As I listened to the words of the song and relaxed into God’s presence I realised that it was just this that was my problem and the root of a lot of my pain. I had been frightened of risking my heart again – on God, on a future pregnancy, on dreaming again – but the encouragement, the call from Him, the dare was right there in front of me: it’s time to risk again.
And as I asked myself to trust God, a picture came to my mind of Him standing before me. And as this picture played out in my mind’s eyes, God reached out, put his hand on my chest and then reached deep inside my heart and scooped out what was inside. He then put his hand to his mouth and swallowed what was in his hand. And then he did it again and again. At first, I didn’t understand what He was doing, but then it became clear: God was scooping all the distress, despair, loss, sadness, grief, hopelessness, discouragement, disappointment, bitterness, trauma, resentment and anger from deep inside my heart and swallowing it down right there in front of me. And as I watched He did it again and again. Eventually, knowing what dark and painful thoughts and feelings were in my heart I cried out, “No no no, you mustn’t do that. It will hurt you. It will destroy you”. I felt I was watching someone I love swallow poison in front of me. But God replied, “No, I’m God! It won’t touch me. This is what I do“. And sure enough I could see with every swallow, God was simply absorbing the negative energy of my pain, brokenness, grief and anger and it wasn’t impacting him at all. I guess in an incredibly graphic and intimate way, right in front of me I was seeing the enactment of Isaiah 53:4 when it says, “He took our sicknesses and removed our diseases.” Right there in front of me, God was taking up my pain and bearing my sorrows as only He can. And so I sobbed and sobbed and opened my arms wide to let Him take it all from me.
If this blog post is resonating with you, I would encourage you to click on the link to the worship set above and allow our amazing Daddy God to talk to you about what it is you need. Perhaps like me you have been holding on to anxieties, pain and fears, or you feel frightened of the uncertainty that lies ahead of you. But you know we never regret allowing Him to bring his wonderful power and love to us, and it’s always perfectly tailor-made to suit us. There is nothing in you that can put him off, no matter how much it might be putting you off, or how long you’ve been burying it for. It says in Zephaniah 3:17 that “he delights over us with singing” and this song cracked open my clogged-up heart to him.
In the days which have followed I can confidently say that my heart is no longer crying out that it is broken. I still feel vulnerable, I still feel wary of the future, and I still wobble, but I am free of the pain I was in.

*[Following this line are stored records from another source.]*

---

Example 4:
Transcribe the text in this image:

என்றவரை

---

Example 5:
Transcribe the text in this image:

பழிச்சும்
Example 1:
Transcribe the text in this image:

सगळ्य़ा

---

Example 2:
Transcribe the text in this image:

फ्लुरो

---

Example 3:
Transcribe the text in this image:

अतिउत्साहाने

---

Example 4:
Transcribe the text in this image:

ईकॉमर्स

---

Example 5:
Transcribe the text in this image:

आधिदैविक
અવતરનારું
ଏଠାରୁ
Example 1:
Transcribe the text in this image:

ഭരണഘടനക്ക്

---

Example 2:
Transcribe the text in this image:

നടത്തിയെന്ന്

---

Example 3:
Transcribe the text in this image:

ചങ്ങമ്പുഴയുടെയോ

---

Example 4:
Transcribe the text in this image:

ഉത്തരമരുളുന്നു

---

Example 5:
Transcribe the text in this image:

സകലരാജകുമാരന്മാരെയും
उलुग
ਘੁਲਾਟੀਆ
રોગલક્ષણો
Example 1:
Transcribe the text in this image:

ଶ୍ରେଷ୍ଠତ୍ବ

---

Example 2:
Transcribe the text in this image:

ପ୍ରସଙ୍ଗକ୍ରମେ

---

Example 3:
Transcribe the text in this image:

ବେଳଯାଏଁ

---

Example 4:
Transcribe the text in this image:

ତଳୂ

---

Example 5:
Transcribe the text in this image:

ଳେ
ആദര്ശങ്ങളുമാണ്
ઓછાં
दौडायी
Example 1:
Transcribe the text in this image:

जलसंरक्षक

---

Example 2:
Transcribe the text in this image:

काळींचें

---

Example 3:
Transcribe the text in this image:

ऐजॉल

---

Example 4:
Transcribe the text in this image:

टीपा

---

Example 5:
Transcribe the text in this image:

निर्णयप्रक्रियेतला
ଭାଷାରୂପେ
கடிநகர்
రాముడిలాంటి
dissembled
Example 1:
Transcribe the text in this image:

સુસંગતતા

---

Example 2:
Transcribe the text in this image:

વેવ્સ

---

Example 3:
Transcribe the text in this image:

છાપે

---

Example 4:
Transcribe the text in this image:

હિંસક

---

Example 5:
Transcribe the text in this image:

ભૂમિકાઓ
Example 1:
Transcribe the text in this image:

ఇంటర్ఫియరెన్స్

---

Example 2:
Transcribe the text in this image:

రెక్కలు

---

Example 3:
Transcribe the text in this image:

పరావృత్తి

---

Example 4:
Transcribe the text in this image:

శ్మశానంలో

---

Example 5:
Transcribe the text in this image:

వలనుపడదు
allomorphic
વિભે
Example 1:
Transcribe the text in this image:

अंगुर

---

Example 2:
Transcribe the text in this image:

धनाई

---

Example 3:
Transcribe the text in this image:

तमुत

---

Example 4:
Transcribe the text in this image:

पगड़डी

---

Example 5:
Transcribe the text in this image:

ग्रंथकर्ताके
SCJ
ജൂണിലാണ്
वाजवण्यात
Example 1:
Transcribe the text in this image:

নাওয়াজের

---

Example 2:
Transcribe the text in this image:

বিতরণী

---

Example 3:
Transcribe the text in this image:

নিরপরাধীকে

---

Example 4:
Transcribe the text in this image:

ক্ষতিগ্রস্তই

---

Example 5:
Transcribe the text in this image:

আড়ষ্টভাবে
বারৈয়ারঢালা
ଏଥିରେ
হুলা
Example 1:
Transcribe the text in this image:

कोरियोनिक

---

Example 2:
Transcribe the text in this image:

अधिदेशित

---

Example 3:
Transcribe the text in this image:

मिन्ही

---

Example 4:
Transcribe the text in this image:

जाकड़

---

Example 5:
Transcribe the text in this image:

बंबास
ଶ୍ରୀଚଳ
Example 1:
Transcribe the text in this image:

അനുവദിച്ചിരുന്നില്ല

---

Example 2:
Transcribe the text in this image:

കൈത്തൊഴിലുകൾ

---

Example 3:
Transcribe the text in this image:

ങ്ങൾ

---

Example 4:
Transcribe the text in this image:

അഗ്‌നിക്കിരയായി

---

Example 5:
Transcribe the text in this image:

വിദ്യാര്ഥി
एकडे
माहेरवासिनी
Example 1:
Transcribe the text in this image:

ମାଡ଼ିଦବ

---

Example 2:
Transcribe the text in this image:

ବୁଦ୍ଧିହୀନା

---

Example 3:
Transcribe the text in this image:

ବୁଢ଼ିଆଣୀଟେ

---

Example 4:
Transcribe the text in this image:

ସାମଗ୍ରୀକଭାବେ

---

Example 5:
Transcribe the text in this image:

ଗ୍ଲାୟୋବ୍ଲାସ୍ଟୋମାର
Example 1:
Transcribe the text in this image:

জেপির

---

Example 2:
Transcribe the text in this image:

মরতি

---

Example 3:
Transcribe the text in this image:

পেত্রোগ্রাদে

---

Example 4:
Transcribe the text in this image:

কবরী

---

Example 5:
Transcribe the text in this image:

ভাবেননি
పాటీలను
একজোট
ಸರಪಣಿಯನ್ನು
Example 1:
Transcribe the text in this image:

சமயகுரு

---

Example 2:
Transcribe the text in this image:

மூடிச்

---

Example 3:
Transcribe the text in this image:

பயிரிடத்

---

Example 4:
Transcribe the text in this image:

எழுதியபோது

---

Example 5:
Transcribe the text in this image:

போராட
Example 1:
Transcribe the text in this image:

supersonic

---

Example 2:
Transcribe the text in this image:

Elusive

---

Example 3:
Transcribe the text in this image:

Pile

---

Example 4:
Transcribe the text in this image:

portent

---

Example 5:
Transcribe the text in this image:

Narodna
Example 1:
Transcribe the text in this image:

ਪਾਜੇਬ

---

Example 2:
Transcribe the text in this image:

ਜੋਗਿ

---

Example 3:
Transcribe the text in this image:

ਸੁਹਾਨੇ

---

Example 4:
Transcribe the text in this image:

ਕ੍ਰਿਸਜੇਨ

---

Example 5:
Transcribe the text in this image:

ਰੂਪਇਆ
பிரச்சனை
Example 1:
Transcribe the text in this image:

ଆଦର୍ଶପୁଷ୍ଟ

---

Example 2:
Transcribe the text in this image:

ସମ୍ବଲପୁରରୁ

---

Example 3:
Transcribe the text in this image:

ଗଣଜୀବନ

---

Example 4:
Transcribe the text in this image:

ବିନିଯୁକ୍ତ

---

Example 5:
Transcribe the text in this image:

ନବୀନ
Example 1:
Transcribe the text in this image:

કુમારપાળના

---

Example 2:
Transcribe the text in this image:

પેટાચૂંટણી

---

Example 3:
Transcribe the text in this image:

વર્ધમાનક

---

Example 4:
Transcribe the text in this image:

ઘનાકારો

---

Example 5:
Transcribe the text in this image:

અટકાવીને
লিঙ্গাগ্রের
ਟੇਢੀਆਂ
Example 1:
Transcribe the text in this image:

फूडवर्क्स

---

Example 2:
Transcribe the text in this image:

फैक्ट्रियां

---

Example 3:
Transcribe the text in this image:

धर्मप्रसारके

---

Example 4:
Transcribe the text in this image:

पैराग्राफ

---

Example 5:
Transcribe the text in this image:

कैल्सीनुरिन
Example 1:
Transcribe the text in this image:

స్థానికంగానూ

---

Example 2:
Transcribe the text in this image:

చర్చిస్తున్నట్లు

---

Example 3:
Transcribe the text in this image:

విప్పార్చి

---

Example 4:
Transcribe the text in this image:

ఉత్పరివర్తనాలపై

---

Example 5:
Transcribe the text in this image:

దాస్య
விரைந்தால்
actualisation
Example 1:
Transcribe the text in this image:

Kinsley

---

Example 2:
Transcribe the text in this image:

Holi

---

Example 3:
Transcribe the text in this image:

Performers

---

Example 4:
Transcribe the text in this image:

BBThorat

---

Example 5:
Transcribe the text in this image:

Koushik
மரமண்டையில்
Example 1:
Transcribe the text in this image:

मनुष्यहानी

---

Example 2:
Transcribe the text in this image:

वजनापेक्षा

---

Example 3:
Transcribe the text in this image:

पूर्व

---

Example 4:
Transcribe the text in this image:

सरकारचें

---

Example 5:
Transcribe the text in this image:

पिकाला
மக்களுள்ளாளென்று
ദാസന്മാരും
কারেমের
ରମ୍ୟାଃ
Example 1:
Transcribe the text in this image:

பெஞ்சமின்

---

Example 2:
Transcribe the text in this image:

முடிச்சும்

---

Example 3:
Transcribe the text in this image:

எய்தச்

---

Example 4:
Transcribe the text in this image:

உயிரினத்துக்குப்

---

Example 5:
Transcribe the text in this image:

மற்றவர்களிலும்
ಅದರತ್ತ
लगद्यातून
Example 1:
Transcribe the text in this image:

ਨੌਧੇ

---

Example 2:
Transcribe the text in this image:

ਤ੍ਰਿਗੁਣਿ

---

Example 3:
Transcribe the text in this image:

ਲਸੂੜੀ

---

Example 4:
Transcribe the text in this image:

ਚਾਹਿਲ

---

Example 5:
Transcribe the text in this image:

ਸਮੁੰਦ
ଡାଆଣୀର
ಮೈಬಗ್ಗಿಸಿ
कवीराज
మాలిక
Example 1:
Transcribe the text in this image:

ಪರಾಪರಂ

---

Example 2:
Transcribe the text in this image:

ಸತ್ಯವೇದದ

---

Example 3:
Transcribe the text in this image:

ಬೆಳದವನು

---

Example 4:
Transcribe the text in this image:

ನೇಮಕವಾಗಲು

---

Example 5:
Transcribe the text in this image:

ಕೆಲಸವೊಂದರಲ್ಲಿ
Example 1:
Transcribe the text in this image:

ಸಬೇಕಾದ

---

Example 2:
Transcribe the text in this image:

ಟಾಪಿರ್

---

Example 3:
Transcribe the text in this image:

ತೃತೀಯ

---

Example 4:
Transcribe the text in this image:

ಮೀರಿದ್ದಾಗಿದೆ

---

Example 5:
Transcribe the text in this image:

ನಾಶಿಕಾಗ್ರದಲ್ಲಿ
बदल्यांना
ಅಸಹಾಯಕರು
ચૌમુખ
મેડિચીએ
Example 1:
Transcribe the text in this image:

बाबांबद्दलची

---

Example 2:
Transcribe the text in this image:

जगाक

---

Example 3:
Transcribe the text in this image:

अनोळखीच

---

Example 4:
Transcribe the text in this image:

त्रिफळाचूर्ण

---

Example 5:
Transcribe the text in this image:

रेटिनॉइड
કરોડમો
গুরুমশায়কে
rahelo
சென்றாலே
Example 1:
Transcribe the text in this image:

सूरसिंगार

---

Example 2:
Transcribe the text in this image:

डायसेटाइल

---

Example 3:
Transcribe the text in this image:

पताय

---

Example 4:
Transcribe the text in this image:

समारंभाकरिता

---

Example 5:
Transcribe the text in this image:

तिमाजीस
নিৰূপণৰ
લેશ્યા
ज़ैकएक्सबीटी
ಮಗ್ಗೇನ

I trust that my God is totally for me and that nothing that is within me will put Him off getting near to me.
One final thought… I have also found the Philip Yancey book, Disappointment with God, to be a hugely helpful read over the last few weeks, as I have wrestled with how to deal with life when it throws difficult things at us and God seems to have forgotten us. Yancey explores in an honest and authentic way what it is to have these questions and how to find the answers we’re looking for. The central message of the book asks the questions, will we trust Him, will we risk our heart for Him as He has done for us? I want my answer to always be “YES” no matter what life throws at me.